The The singer Matt Johnson’s “Boozepark” fears for new Boxpark clone
PUBLISHED: 09:54 11 April 2014 | UPDATED: 21:14 12 April 2014
Fears that a new pop-up shopping mall created from shipping containers in Shoreditch could become a “boozepark” have been ignored, it was claimed this week.
Investment company Chromex was given permission by Hackney Council to erect the two-storey structure containing office and retail space dubbed The Work: Shop on TfL land in Holywell Lane, which is currently used as a car park.
The site is surrounded by 20 homes, whose residents fear that bars could also be located in the new development as in nearby Boxpark, in Shoreditch High Street.
The Shoreditch Community Association, the Jago Action Group formed of residents and traders and conservation group OPEN Shoreditch objected to the plans, along with the South Shoreditch Conservation Area advisory committee, stating the site is at the heart of the Shoreditch conservation zone and is surrounded by listed buildings and 20 homes.
But planning officer Russell Smith recommended approval of the scheme and objectors feel their concerns have been ignored.
Co-chairman association and the singer, Matt Johnson, who owns a business in Holywell Lane, spoke at the meeting last Wednesday. “I’m sure Mr Smith is normally a reliable case officer, yet on this application I believe he’s made a mistake,” he said, adding that he felt he had “lightly dismissed” their “valid concerns, as if they don’t exist”.
“There have been countless complaints against Boxpark, now known as ‘Boozepark’ by the local community, as most of their units now sell alcohol and play loud music,” he continued.
“What is to stop the same thing happening on the Holywell Lane site?”
The scheme went on to be rubber-stamped by councillors who sit on the planning committee.
Gaurav Mohindra, from the Chromex Group, defended the application, saying the railway line which passes over the site constrains long-term permanent development, but their aim is to regenerate the site to benefit residents, artisans and entrepreneurs.
“There is no application for restaurant and night-time uses contained within the proposal,” he told the Gazette.
“Therefore a temporary construction, allowing occupation by start-ups and SMEs on a short-term basis is a logical solution to enhance the immediate area.
“We look forward to working alongside the local community on this exciting project.”
Roger Wade, director of Boxpark, refuged the suggestion that Boxpark is a “Boozepark”. “Our tenants have alcohol licenses granted by the council and we have not had one serious alcohol related police incident,” he said.

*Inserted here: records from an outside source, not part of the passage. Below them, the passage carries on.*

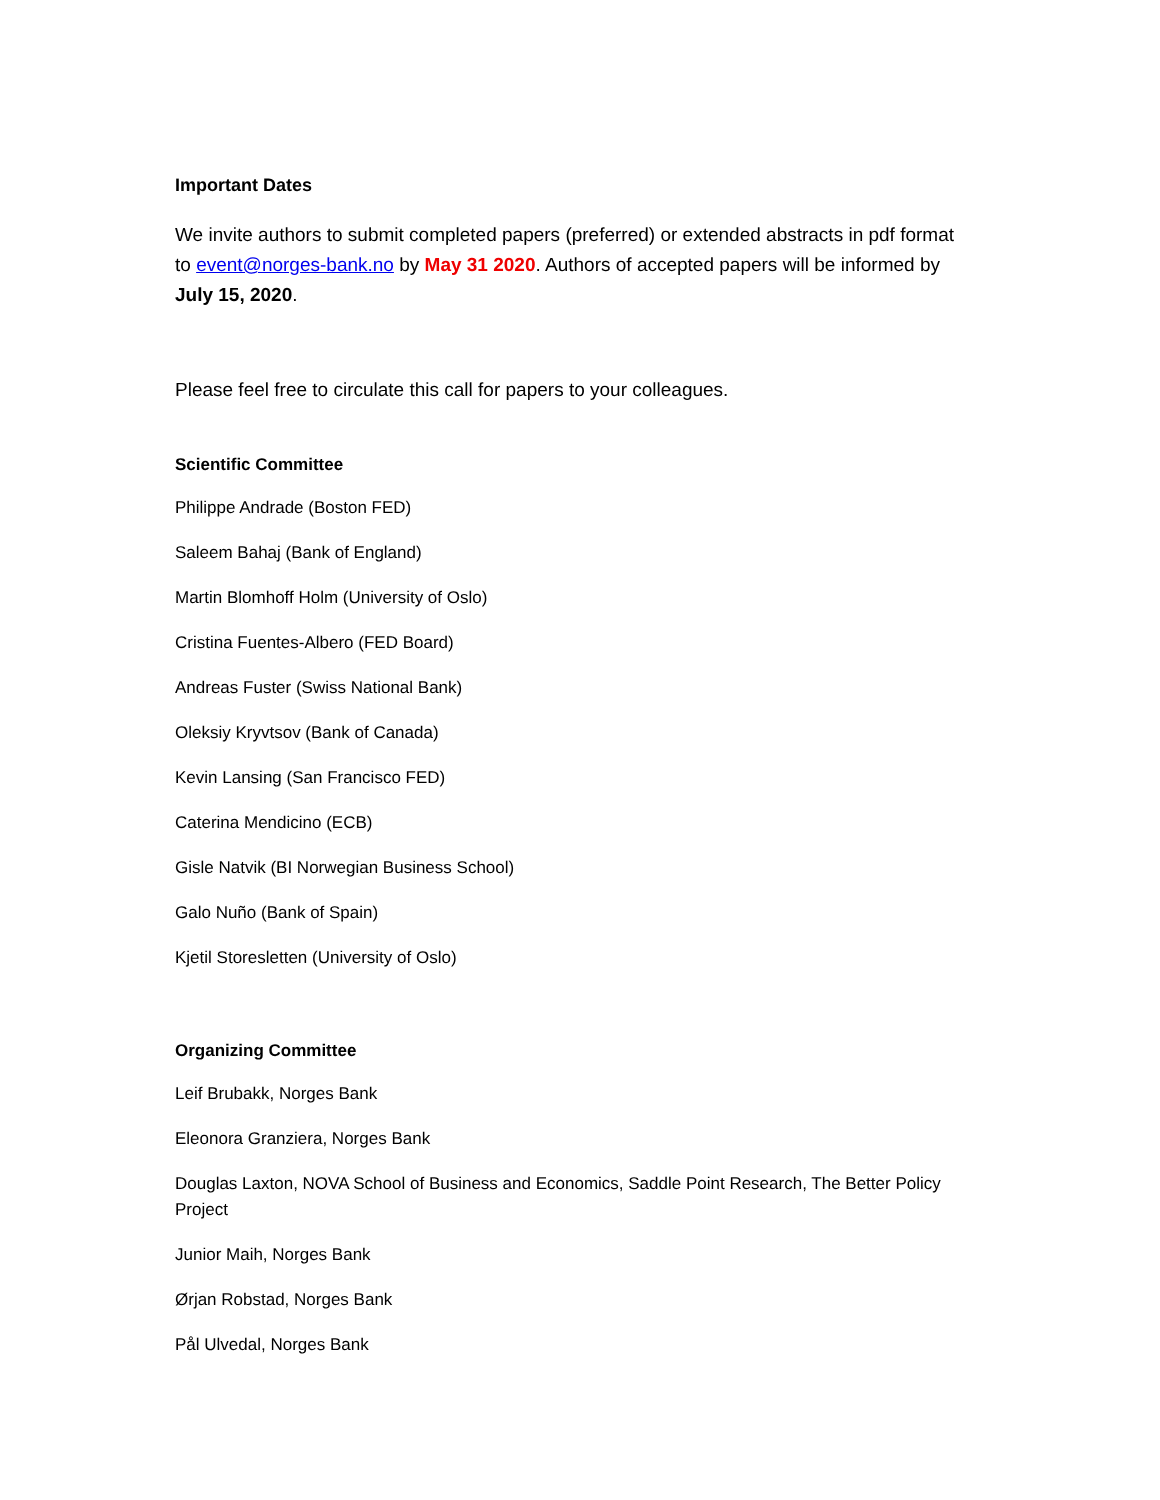Important Dates
We invite authors to submit completed papers (preferred) or extended abstracts in pdf format to event@norges-bank.no by May 31 2020. Authors of accepted papers will be informed by July 15, 2020.
Please feel free to circulate this call for papers to your colleagues.
Scientific Committee
Philippe Andrade (Boston FED)
Saleem Bahaj (Bank of England)
Martin Blomhoff Holm (University of Oslo)
Cristina Fuentes-Albero (FED Board)
Andreas Fuster (Swiss National Bank)
Oleksiy Kryvtsov (Bank of Canada)
Kevin Lansing (San Francisco FED)
Caterina Mendicino (ECB)
Gisle Natvik (BI Norwegian Business School)
Galo Nuño (Bank of Spain)
Kjetil Storesletten (University of Oslo)
Organizing Committee
Leif Brubakk, Norges Bank
Eleonora Granziera, Norges Bank
Douglas Laxton, NOVA School of Business and Economics, Saddle Point Research, The Better Policy Project
Junior Maih, Norges Bank
Ørjan Robstad, Norges Bank
Pål Ulvedal, Norges Bank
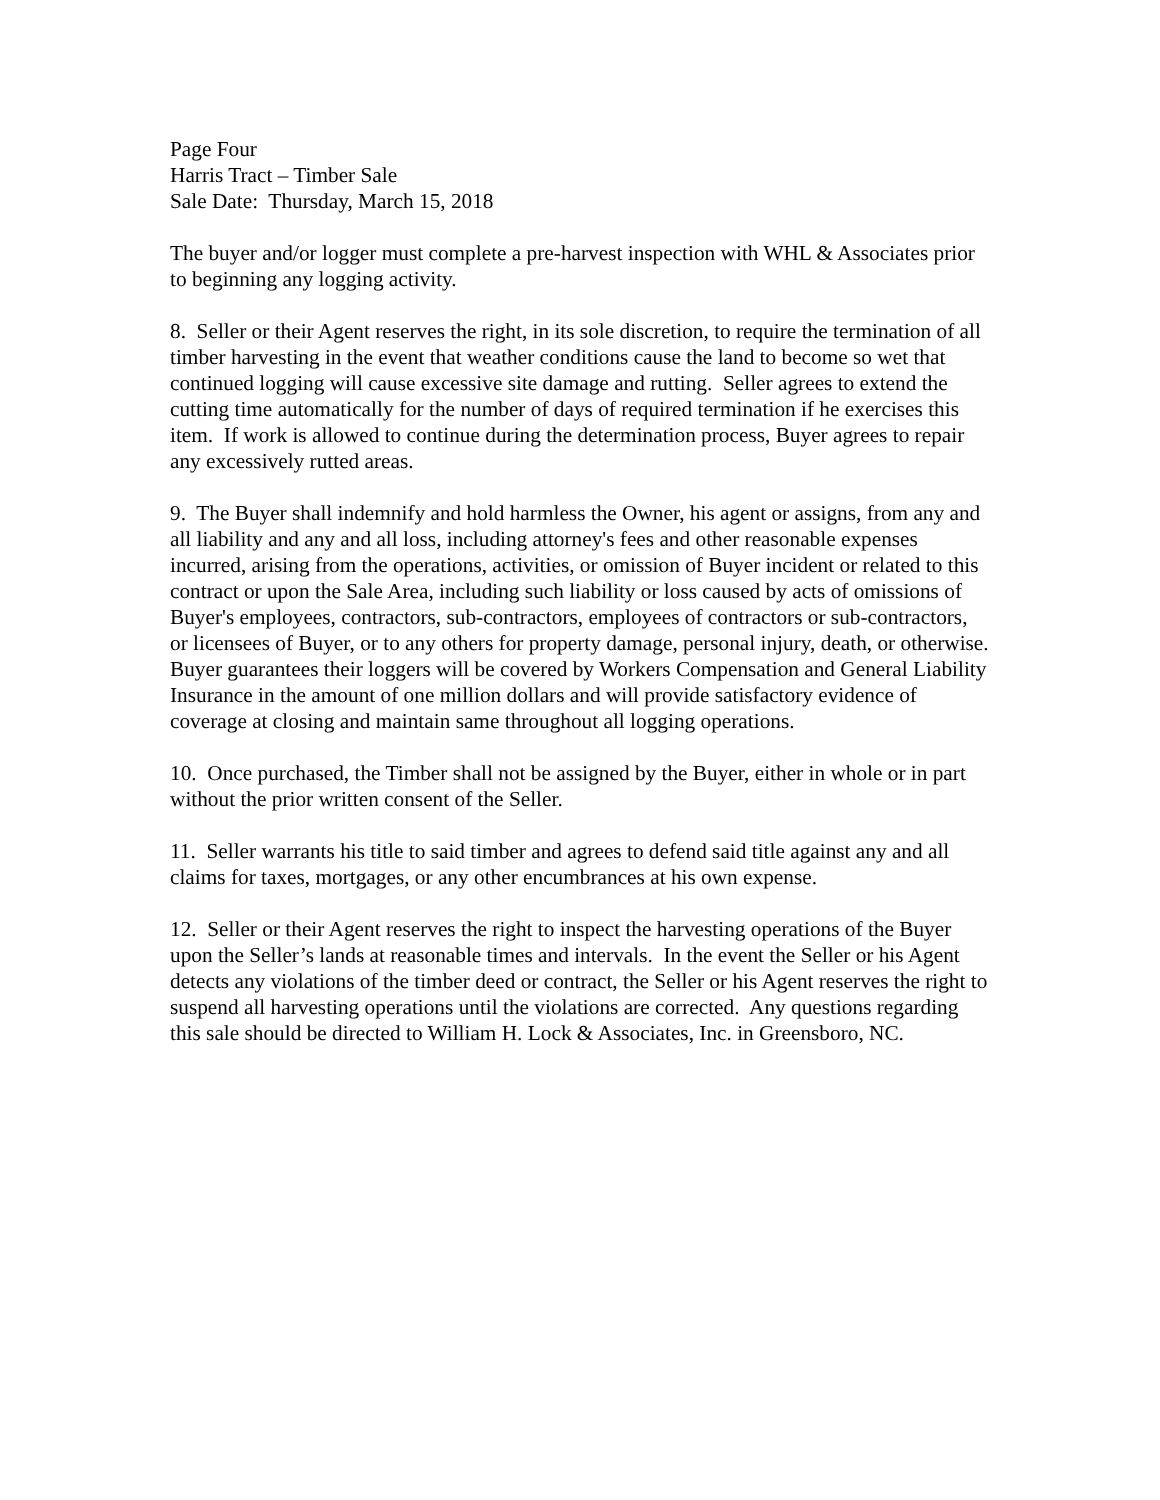Page Four
Harris Tract – Timber Sale
Sale Date: Thursday, March 15, 2018
The buyer and/or logger must complete a pre-harvest inspection with WHL & Associates prior to beginning any logging activity.
8. Seller or their Agent reserves the right, in its sole discretion, to require the termination of all timber harvesting in the event that weather conditions cause the land to become so wet that continued logging will cause excessive site damage and rutting. Seller agrees to extend the cutting time automatically for the number of days of required termination if he exercises this item. If work is allowed to continue during the determination process, Buyer agrees to repair any excessively rutted areas.
9. The Buyer shall indemnify and hold harmless the Owner, his agent or assigns, from any and all liability and any and all loss, including attorney's fees and other reasonable expenses incurred, arising from the operations, activities, or omission of Buyer incident or related to this contract or upon the Sale Area, including such liability or loss caused by acts of omissions of Buyer's employees, contractors, sub-contractors, employees of contractors or sub-contractors, or licensees of Buyer, or to any others for property damage, personal injury, death, or otherwise. Buyer guarantees their loggers will be covered by Workers Compensation and General Liability Insurance in the amount of one million dollars and will provide satisfactory evidence of coverage at closing and maintain same throughout all logging operations.
10. Once purchased, the Timber shall not be assigned by the Buyer, either in whole or in part without the prior written consent of the Seller.
11. Seller warrants his title to said timber and agrees to defend said title against any and all claims for taxes, mortgages, or any other encumbrances at his own expense.
12. Seller or their Agent reserves the right to inspect the harvesting operations of the Buyer upon the Seller’s lands at reasonable times and intervals. In the event the Seller or his Agent detects any violations of the timber deed or contract, the Seller or his Agent reserves the right to suspend all harvesting operations until the violations are corrected. Any questions regarding this sale should be directed to William H. Lock & Associates, Inc. in Greensboro, NC.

“The reality is that thousands of Hackney residents and employees quietly enjoy Boxpark and we are a major employer in the area.”
The planning application for the Holywell Lane development reads: “Identify ideal tenant from the existing resources in Shoreditch area as potential operators objectives virtuoso circle increase attractive to entire project vestige of Covent Garden in Shoreditch Green sustainable site using reclaimed materials, in keeping with what Shoreditch borough is known for - but also offering something new to the area enticing a new dynamic, permanent tenants to fully occupy the site.”